Data supplied>
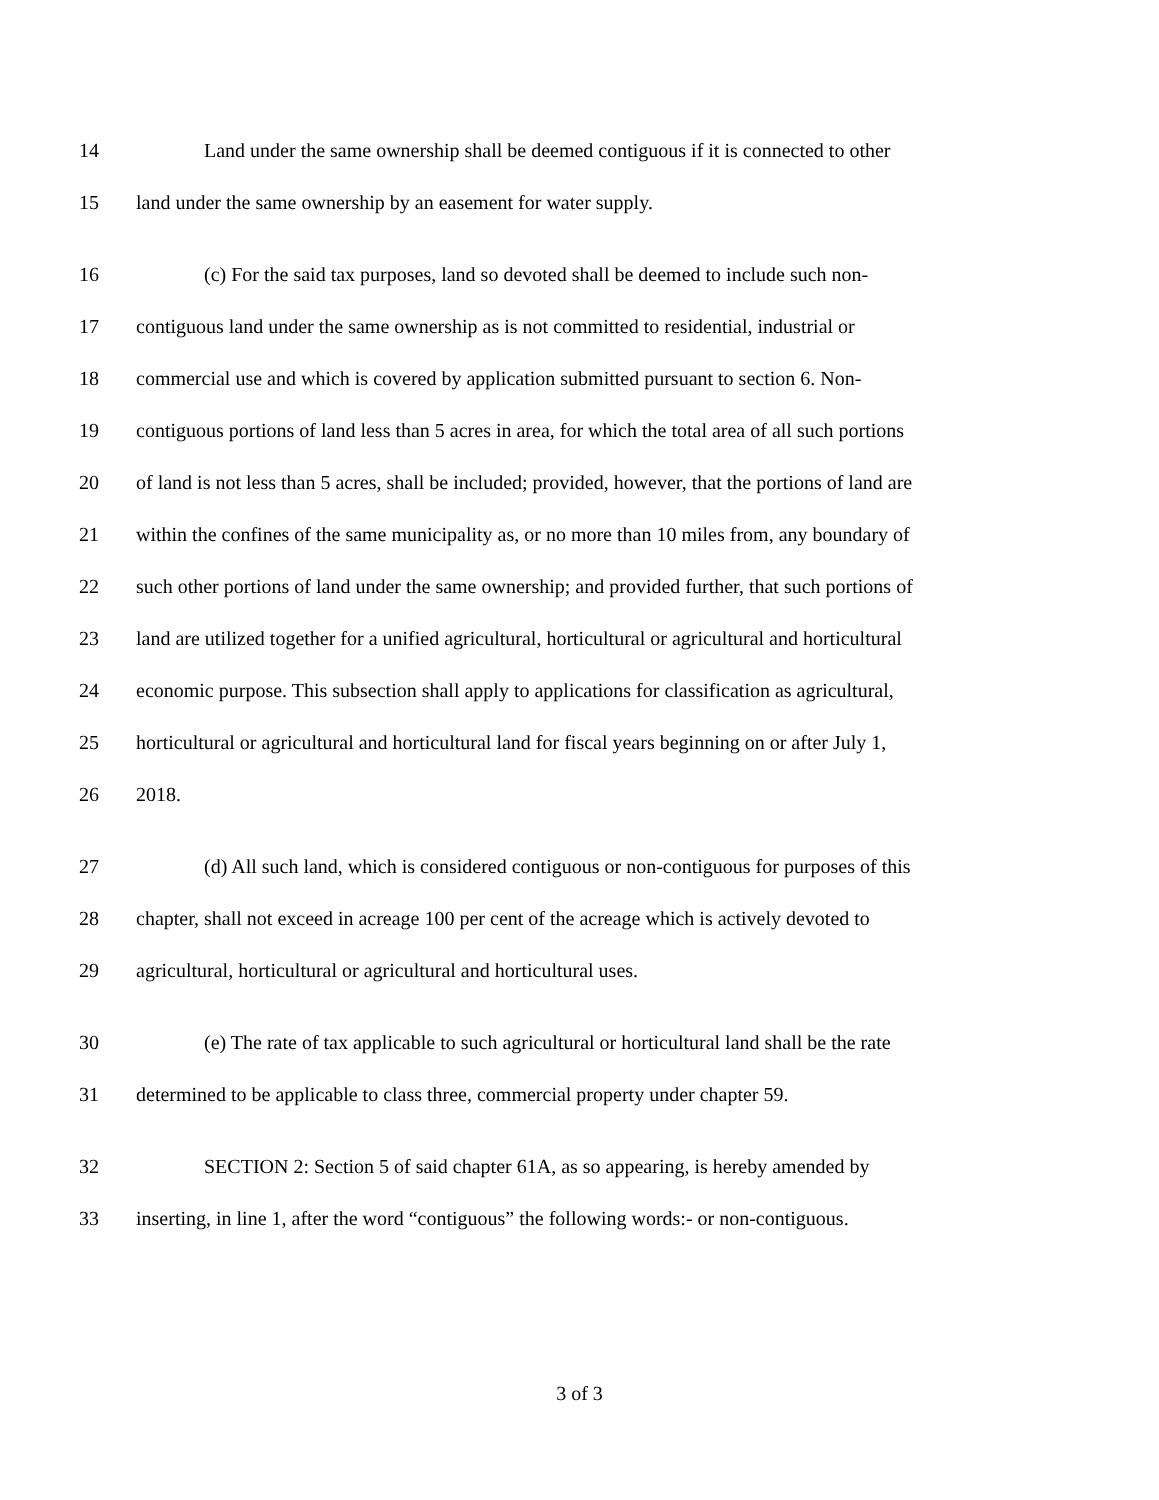14 Land under the same ownership shall be deemed contiguous if it is connected to other
15 land under the same ownership by an easement for water supply.
16 (c) For the said tax purposes, land so devoted shall be deemed to include such non-
17 contiguous land under the same ownership as is not committed to residential, industrial or
18 commercial use and which is covered by application submitted pursuant to section 6. Non-
19 contiguous portions of land less than 5 acres in area, for which the total area of all such portions
20 of land is not less than 5 acres, shall be included; provided, however, that the portions of land are
21 within the confines of the same municipality as, or no more than 10 miles from, any boundary of
22 such other portions of land under the same ownership; and provided further, that such portions of
23 land are utilized together for a unified agricultural, horticultural or agricultural and horticultural
24 economic purpose. This subsection shall apply to applications for classification as agricultural,
25 horticultural or agricultural and horticultural land for fiscal years beginning on or after July 1,
26 2018.
27 (d) All such land, which is considered contiguous or non-contiguous for purposes of this
28 chapter, shall not exceed in acreage 100 per cent of the acreage which is actively devoted to
29 agricultural, horticultural or agricultural and horticultural uses.
30 (e) The rate of tax applicable to such agricultural or horticultural land shall be the rate
31 determined to be applicable to class three, commercial property under chapter 59.
32 SECTION 2: Section 5 of said chapter 61A, as so appearing, is hereby amended by
33 inserting, in line 1, after the word “contiguous” the following words:- or non-contiguous.
3 of 3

Instructions for the task> Go through the material above and print all of it exactly, except the pictures.

Written answer>
14 Land under the same ownership shall be deemed contiguous if it is connected to other
15 land under the same ownership by an easement for water supply.
16 (c) For the said tax purposes, land so devoted shall be deemed to include such non-
17 contiguous land under the same ownership as is not committed to residential, industrial or
18 commercial use and which is covered by application submitted pursuant to section 6. Non-
19 contiguous portions of land less than 5 acres in area, for which the total area of all such portions
20 of land is not less than 5 acres, shall be included; provided, however, that the portions of land are
21 within the confines of the same municipality as, or no more than 10 miles from, any boundary of
22 such other portions of land under the same ownership; and provided further, that such portions of
23 land are utilized together for a unified agricultural, horticultural or agricultural and horticultural
24 economic purpose. This subsection shall apply to applications for classification as agricultural,
25 horticultural or agricultural and horticultural land for fiscal years beginning on or after July 1,
26 2018.
27 (d) All such land, which is considered contiguous or non-contiguous for purposes of this
28 chapter, shall not exceed in acreage 100 per cent of the acreage which is actively devoted to
29 agricultural, horticultural or agricultural and horticultural uses.
30 (e) The rate of tax applicable to such agricultural or horticultural land shall be the rate
31 determined to be applicable to class three, commercial property under chapter 59.
32 SECTION 2: Section 5 of said chapter 61A, as so appearing, is hereby amended by
33 inserting, in line 1, after the word “contiguous” the following words:- or non-contiguous.
3 of 3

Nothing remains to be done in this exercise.